An employee selling subsidized rationed products included on the rations booklet in a neighborhood store in Playa, Havana. Photo: Jorge Luis Baños/IPS
Commerce authorities have warned that supplies available at market price won’t be enough to transfer them to the rations booklet, and to regularly provide these goods to the 3,809,000 family units registered on this system, involving over 11 million Cubans.
Likewise, the number of families that require social benefits because of low income went up from 112,000 to 606,945.
“Shortages today aren’t related in any way to the pandemic. It had been a problem for months already, the result of scarce foreign currency funds in the country, which led to a cut in imports of certain foods,” economist Omar Everleny Perez Villanueva told IPS.
COVID-19 has worsened the dire Cuban economy, due to a recession in tourism, a drop in remittances, strong tensions in the energy sector and a harsher US embargo, which the government says is the main obstacle for progress in this country.
Within this context, the Perez believes that “the measure of redistributing products in a fairer way, during this crisis, would be to organize sales with the rations booklet,” even if it were just a temporary solution, and implemented as an “emergency need for survival.”
Consulting subscribers of its website in Cuba, IPS could verify that many people were interested in the rations booklet including more products to ensure a fairer and more organized distribution of available food items, although there were also plenty of opinions against this idea.
“I believe that the infrastructure of the rations booklet would allow for greater versatility in food distribution. Not only rationed goods, but also market priced ones,” Arantxa Fernandez said, who believes it would facilitate the elderly who have reduced mobility. “If I could get hold of more things at my neighborhood bodega store, I wouldn’t leave my block,” she concluded.
However, Oniel Santana Contreras said if the rations booklet were to make a big comeback, then these crowds would just move to bodega stores and butcher’s, which have poorer storage conditions and less freezers than the retail network of CUC [hard currency] stores do.
Economist Esteban Morales warned that the “rations booklet is ineffective,” if supply falls short, like it does right now. He believes that the alternative, while shortages last, is to accept lines and keep them in order, distributing “what they can” via the rations booklet and helping the disabled.
“I believe that with the shortages the country is experiencing, the rations booklet continues to be crucial, but the concept of how it is used needs to change, allowing bodega stores, markets, to sell not only rationed goods, but also other market priced products,” sociologist Reina Fleitas pointed out.
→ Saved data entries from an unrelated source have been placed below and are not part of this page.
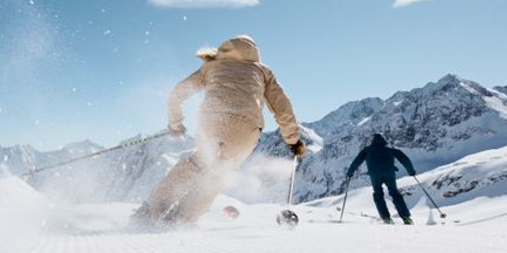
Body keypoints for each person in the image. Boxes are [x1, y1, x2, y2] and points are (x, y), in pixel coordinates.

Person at [136, 35, 305, 225]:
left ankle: (150, 211)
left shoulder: (212, 66)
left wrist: (176, 124)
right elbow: (283, 108)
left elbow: (177, 93)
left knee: (196, 164)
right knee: (219, 173)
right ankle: (181, 219)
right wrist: (293, 141)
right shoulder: (262, 71)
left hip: (211, 122)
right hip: (245, 128)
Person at [345, 133, 416, 225]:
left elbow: (356, 161)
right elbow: (404, 158)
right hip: (389, 173)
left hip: (375, 174)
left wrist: (350, 172)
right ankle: (406, 218)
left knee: (378, 194)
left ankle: (386, 218)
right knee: (395, 194)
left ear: (372, 142)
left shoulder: (367, 150)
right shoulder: (389, 149)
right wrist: (411, 171)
“The State needs to find more unifying and fairer modes of distribution. I support getting rid of subsidized goods and instead subsidizing people, but I am also in favour of the bodega store selling rationed and market priced, national and imported goods,” the expert said, as she believes the rations booklets plays a more important role in an economy dependent on imports.
The rations booklet was born on March 12, 1962, to navigate shortages caused by the US embargo, the government at the time explained, as the US had been the country’s main trade partner back then.
The US, with its southern shore just 90 miles away from Cuba, cut off all relations with the Cuban Revolution that year, and established an embargo against this Caribbean island, which it still upholds and is known here as the “blockade”.
The rations booklet was also conceived because of the growth of people’s purchasing power at a higher rate than the production of consumer goods and the State’s inability to import them. Basic quotas were ensured with the ration’s booklet for the entire population, at a subsidized price, sometimes even lower than production costs.